What the exercise asks
Format each line of the records below as a numbered list, omitting blank lines. Leave the pictures out of your answer.

Stored records
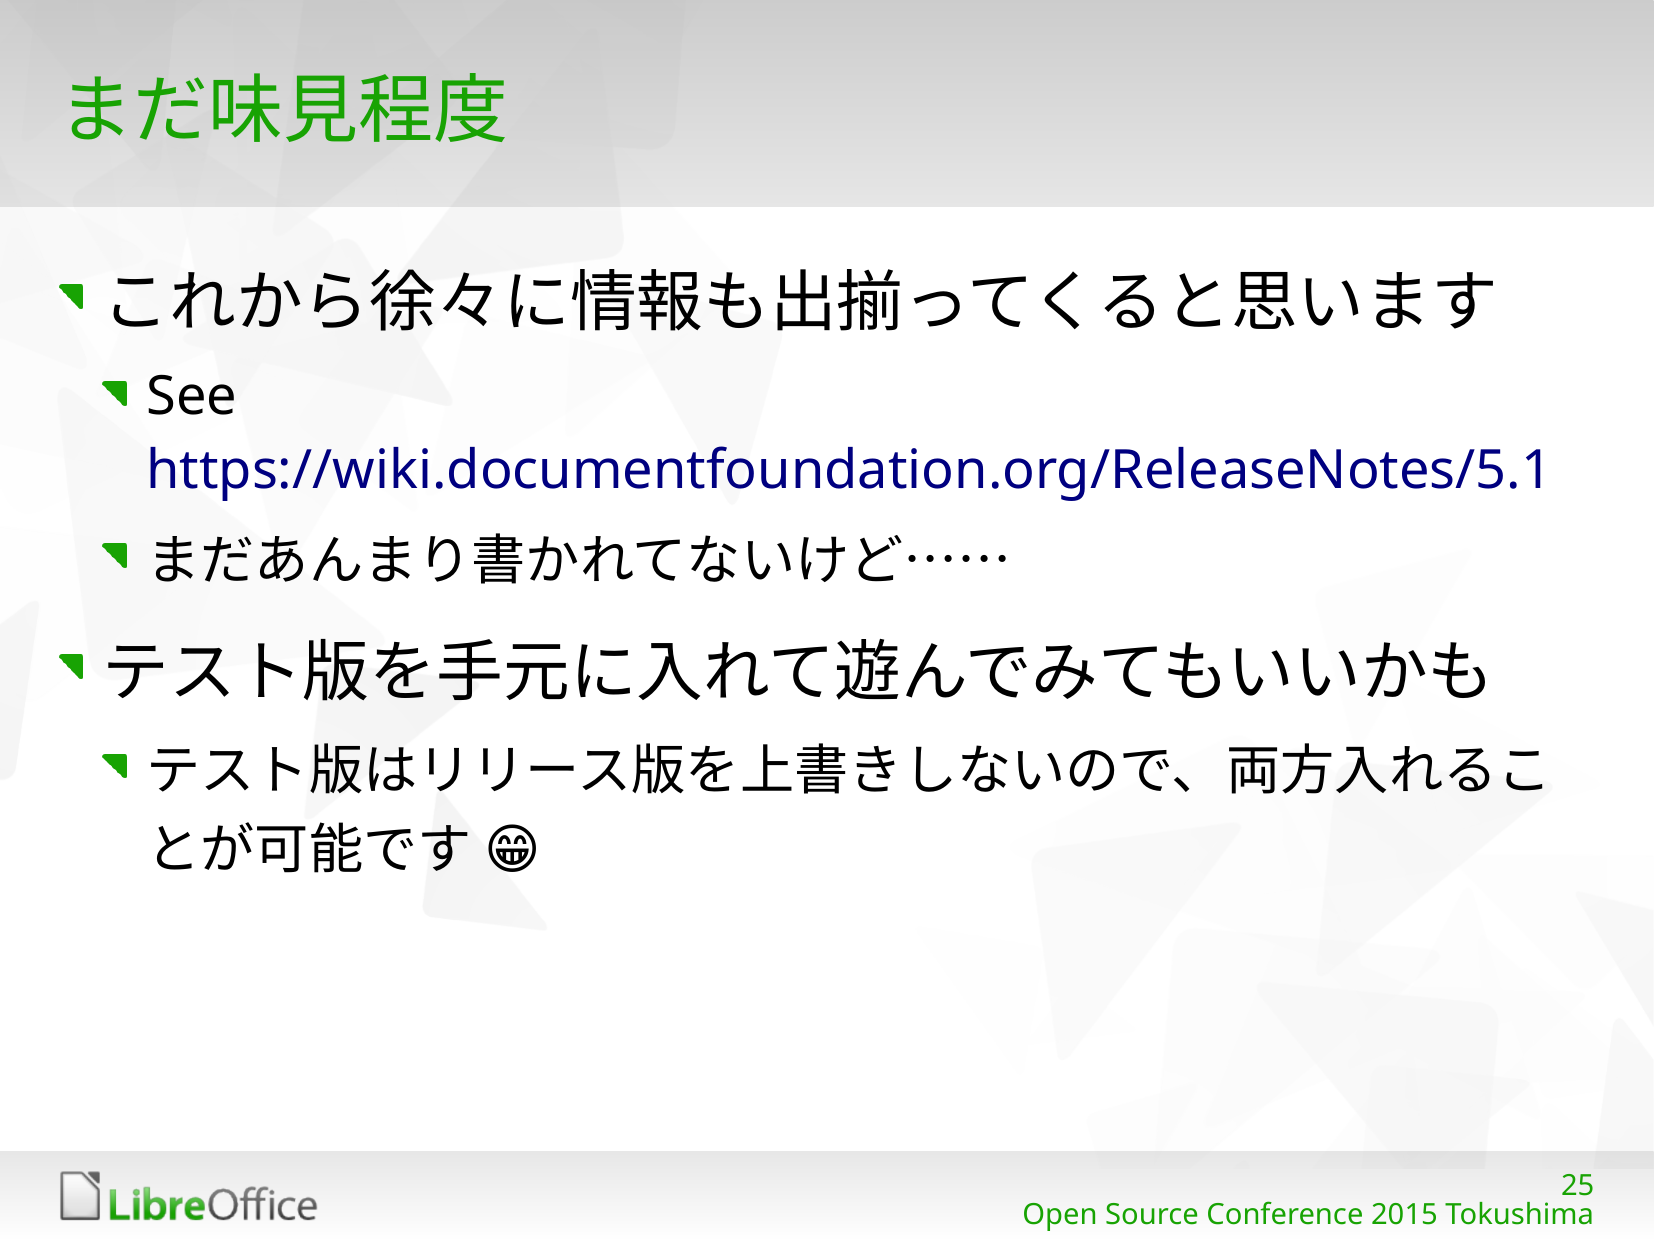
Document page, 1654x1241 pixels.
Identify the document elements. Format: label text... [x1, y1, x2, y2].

list これから徐々に情報も出揃ってくると思います See https://wiki.documentfoundation.org/ReleaseNotes/5.1 まだあんまり書かれてないけど…… テスト版を手元に入れて遊んでみてもいいかも テスト版はリリース版を上書きしないので、両方入れることが可能です 😁 [59, 248, 1595, 968]
picture [0, 0, 783, 931]
title まだ味見程度 [59, 29, 1595, 178]
picture [41, 1152, 337, 1240]
picture [915, 548, 1654, 1169]
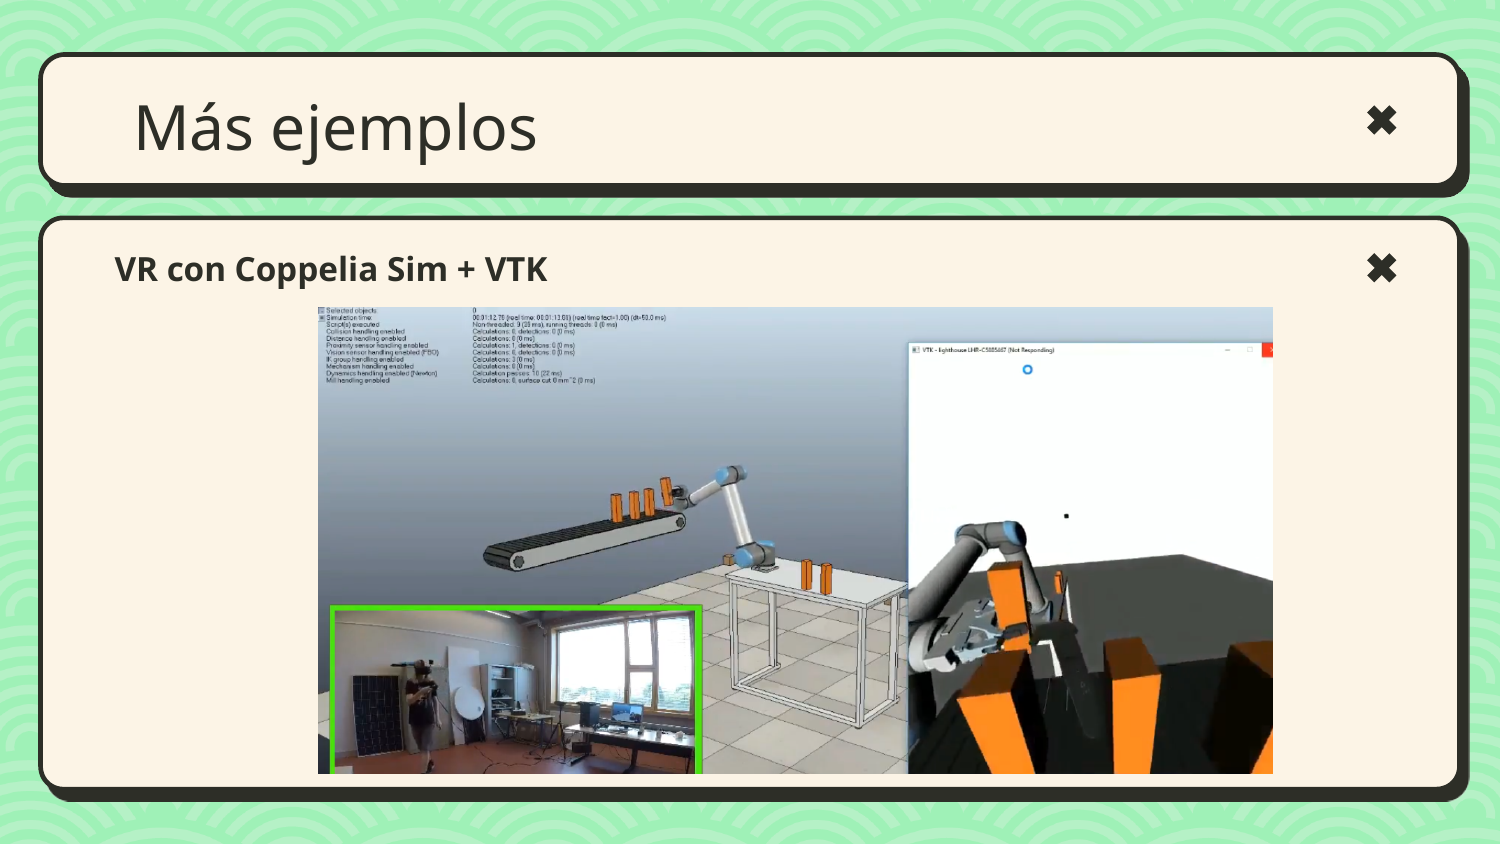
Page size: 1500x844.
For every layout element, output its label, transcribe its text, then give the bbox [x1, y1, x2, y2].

title Más ejemplos [118, 72, 1382, 167]
picture [0, 0, 1500, 844]
subtitle VR con Coppelia Sim + VTK [99, 188, 1382, 347]
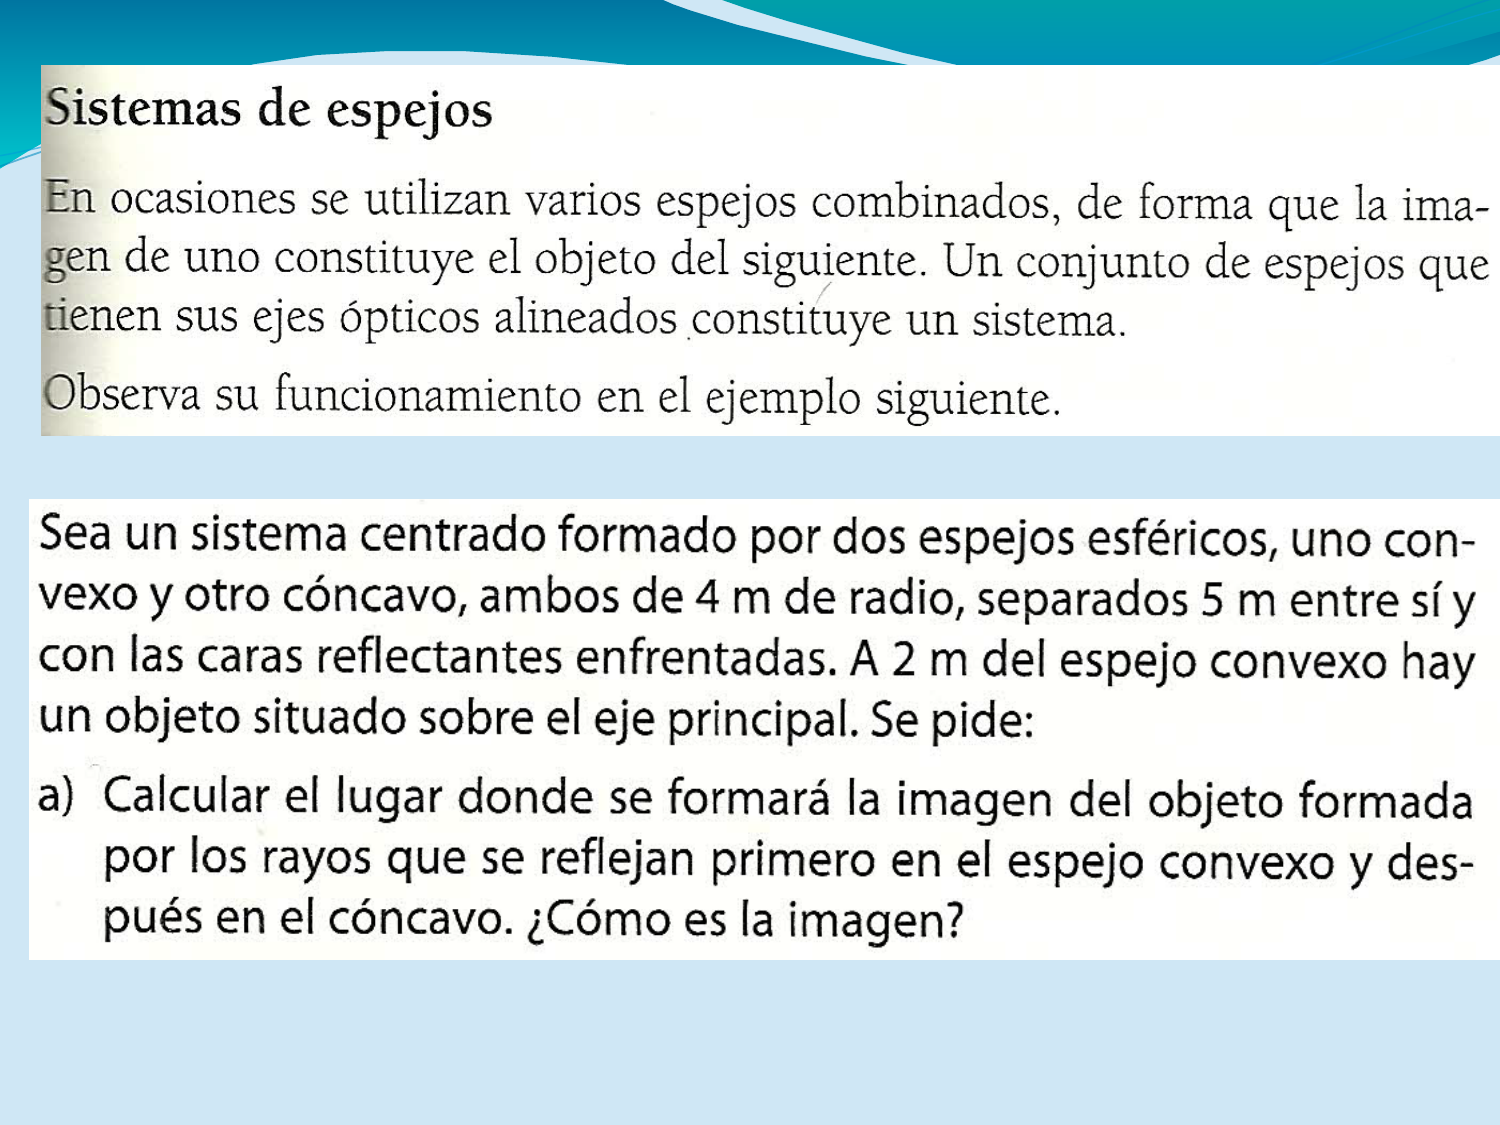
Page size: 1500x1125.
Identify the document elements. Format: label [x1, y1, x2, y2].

picture [29, 499, 1500, 960]
picture [41, 65, 1500, 436]
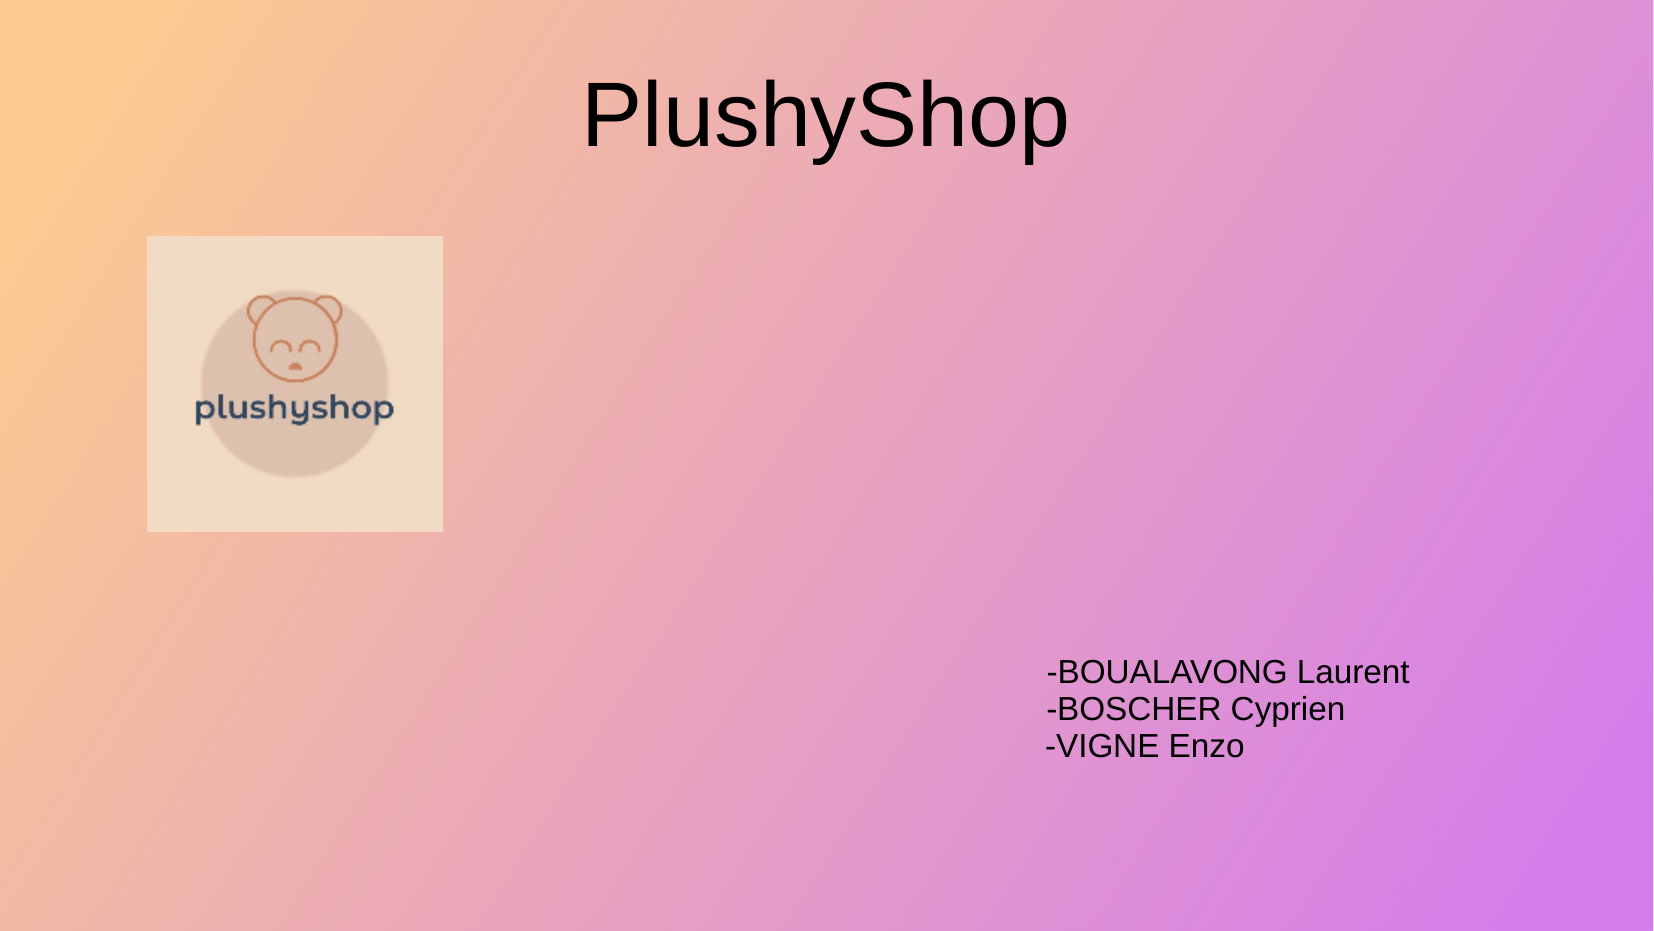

Correct answer
1. Document page, 1654x1241 pixels.
2. Identify the document elements. Format: label text... [x1, y1, x2, y2].
3. list これから徐々に情報も出揃ってくると思います See https://wiki.documentfoundation.org/ReleaseNotes/5.1 まだあんまり書かれてないけど…… テスト版を手元に入れて遊んでみてもいいかも テスト版はリリース版を上書きしないので、両方入れることが可能です 😁 [59, 248, 1595, 968]
4. picture [0, 0, 783, 931]
5. title まだ味見程度 [59, 29, 1595, 178]
6. picture [41, 1152, 337, 1240]
7. picture [915, 548, 1654, 1169]
8. Page size: 1500x844.
9. For every layout element, output its label, transcribe its text, then give the bbox [x1, y1, x2, y2].
10. title Más ejemplos [118, 72, 1382, 167]
11. picture [0, 0, 1500, 844]
12. subtitle VR con Coppelia Sim + VTK [99, 188, 1382, 347]
13. Page size: 1500x1125.
14. Identify the document elements. Format: label [x1, y1, x2, y2].
15. picture [29, 499, 1500, 960]
16. picture [41, 65, 1500, 436]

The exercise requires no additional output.